┌─ DONNÉES FOURNIES
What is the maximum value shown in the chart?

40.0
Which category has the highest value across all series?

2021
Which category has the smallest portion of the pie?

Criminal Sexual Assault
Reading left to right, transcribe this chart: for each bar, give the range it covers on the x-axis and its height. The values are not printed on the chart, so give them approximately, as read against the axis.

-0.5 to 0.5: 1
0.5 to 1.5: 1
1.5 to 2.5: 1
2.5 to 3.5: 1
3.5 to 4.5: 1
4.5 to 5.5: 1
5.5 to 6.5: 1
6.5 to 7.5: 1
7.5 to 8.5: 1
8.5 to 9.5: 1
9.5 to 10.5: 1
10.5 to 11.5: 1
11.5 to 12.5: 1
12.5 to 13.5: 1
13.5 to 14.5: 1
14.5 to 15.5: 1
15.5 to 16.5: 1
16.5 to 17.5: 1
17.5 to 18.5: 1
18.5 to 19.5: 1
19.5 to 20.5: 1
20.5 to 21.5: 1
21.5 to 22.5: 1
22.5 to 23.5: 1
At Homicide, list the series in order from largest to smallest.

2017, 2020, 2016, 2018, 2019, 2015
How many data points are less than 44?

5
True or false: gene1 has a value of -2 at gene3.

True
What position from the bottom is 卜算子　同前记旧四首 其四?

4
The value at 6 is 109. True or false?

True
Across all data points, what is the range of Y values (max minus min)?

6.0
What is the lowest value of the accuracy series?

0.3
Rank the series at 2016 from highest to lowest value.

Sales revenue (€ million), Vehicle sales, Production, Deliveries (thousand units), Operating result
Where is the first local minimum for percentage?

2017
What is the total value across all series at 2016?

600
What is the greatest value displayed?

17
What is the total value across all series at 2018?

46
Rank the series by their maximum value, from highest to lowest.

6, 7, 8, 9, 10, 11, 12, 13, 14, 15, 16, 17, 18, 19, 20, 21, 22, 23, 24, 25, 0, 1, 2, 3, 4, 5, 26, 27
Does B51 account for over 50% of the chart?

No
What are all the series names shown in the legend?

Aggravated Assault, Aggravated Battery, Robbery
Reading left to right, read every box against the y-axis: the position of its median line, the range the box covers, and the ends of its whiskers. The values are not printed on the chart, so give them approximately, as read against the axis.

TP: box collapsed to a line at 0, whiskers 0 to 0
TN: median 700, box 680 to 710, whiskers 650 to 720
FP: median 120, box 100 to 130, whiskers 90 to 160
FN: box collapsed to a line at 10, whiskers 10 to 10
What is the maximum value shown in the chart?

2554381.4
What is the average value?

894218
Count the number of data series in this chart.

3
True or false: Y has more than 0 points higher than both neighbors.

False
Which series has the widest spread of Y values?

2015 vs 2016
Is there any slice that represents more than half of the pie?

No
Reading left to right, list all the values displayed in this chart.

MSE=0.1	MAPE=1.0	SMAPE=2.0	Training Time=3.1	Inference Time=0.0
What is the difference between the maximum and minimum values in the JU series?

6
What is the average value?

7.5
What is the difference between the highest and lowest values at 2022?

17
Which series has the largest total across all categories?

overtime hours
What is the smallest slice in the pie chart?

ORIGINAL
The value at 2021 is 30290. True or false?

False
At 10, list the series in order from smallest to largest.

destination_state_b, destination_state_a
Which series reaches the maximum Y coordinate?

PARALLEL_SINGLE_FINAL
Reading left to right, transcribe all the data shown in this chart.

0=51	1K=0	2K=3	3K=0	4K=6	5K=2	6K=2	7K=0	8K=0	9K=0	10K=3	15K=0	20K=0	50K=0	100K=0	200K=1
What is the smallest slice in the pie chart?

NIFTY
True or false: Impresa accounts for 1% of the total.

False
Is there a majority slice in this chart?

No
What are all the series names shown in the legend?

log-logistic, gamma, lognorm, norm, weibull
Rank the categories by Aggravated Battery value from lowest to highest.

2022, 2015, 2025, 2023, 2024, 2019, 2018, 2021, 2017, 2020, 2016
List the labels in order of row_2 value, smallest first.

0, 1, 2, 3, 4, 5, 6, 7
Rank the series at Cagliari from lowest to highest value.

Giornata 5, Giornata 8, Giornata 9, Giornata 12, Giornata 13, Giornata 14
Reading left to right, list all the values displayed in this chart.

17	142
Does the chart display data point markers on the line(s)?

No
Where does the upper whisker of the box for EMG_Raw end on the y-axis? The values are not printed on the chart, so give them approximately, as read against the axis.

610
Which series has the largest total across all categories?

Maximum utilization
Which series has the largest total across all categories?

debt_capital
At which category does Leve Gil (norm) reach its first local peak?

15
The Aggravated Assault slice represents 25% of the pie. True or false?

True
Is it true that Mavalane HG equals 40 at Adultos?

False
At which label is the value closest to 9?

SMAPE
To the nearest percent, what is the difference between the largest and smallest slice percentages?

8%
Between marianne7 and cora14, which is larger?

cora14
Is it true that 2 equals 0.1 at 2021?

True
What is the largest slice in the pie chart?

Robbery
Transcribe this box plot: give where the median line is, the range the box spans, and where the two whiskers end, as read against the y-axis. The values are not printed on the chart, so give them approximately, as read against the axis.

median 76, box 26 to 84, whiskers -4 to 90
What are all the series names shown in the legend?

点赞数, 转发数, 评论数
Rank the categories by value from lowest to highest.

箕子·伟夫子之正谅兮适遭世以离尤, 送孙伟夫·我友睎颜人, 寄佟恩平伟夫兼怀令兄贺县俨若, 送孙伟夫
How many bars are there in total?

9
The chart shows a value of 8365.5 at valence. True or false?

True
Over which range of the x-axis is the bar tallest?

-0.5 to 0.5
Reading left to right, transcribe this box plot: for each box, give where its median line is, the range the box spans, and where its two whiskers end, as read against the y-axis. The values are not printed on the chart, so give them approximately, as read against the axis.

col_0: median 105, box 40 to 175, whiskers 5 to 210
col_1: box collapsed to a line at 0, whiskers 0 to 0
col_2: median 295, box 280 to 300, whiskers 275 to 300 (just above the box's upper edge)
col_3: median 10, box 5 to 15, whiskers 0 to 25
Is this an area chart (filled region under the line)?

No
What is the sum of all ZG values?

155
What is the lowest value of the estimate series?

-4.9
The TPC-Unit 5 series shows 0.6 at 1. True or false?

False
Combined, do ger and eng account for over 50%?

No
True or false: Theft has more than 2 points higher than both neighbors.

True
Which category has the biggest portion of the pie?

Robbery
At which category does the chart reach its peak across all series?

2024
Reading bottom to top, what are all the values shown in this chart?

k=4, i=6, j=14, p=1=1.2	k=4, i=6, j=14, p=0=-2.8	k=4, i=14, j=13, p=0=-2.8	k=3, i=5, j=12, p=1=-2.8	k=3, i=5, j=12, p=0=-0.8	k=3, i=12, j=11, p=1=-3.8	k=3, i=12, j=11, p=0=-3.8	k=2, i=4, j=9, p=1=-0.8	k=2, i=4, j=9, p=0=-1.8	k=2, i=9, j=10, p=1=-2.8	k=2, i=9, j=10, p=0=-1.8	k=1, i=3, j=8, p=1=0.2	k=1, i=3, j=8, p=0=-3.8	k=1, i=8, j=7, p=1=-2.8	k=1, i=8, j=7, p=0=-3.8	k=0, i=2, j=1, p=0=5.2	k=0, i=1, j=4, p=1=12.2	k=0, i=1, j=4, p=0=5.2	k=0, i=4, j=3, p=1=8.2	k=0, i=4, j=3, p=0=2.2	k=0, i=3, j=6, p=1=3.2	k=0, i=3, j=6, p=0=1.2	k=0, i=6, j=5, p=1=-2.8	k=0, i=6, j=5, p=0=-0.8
└─
_CONSIGNE_
Reproduisez à l'identique les lignes des données, en partant de la toute première et en allant jusqu'à la ligne qui contient « Reading left to right, read », celle-ci incluse.

_RÉPONSE ATTENDUE_
What is the maximum value shown in the chart?

40.0
Which category has the highest value across all series?

2021
Which category has the smallest portion of the pie?

Criminal Sexual Assault
Reading left to right, transcribe this chart: for each bar, give the range it covers on the x-axis and its height. The values are not printed on the chart, so give them approximately, as read against the axis.

-0.5 to 0.5: 1
0.5 to 1.5: 1
1.5 to 2.5: 1
2.5 to 3.5: 1
3.5 to 4.5: 1
4.5 to 5.5: 1
5.5 to 6.5: 1
6.5 to 7.5: 1
7.5 to 8.5: 1
8.5 to 9.5: 1
9.5 to 10.5: 1
10.5 to 11.5: 1
11.5 to 12.5: 1
12.5 to 13.5: 1
13.5 to 14.5: 1
14.5 to 15.5: 1
15.5 to 16.5: 1
16.5 to 17.5: 1
17.5 to 18.5: 1
18.5 to 19.5: 1
19.5 to 20.5: 1
20.5 to 21.5: 1
21.5 to 22.5: 1
22.5 to 23.5: 1
At Homicide, list the series in order from largest to smallest.

2017, 2020, 2016, 2018, 2019, 2015
How many data points are less than 44?

5
True or false: gene1 has a value of -2 at gene3.

True
What position from the bottom is 卜算子　同前记旧四首 其四?

4
The value at 6 is 109. True or false?

True
Across all data points, what is the range of Y values (max minus min)?

6.0
What is the lowest value of the accuracy series?

0.3
Rank the series at 2016 from highest to lowest value.

Sales revenue (€ million), Vehicle sales, Production, Deliveries (thousand units), Operating result
Where is the first local minimum for percentage?

2017
What is the total value across all series at 2016?

600
What is the greatest value displayed?

17
What is the total value across all series at 2018?

46
Rank the series by their maximum value, from highest to lowest.

6, 7, 8, 9, 10, 11, 12, 13, 14, 15, 16, 17, 18, 19, 20, 21, 22, 23, 24, 25, 0, 1, 2, 3, 4, 5, 26, 27
Does B51 account for over 50% of the chart?

No
What are all the series names shown in the legend?

Aggravated Assault, Aggravated Battery, Robbery
Reading left to right, read every box against the y-axis: the position of its median line, the range the box covers, and the ends of its whiskers. The values are not printed on the chart, so give them approximately, as read against the axis.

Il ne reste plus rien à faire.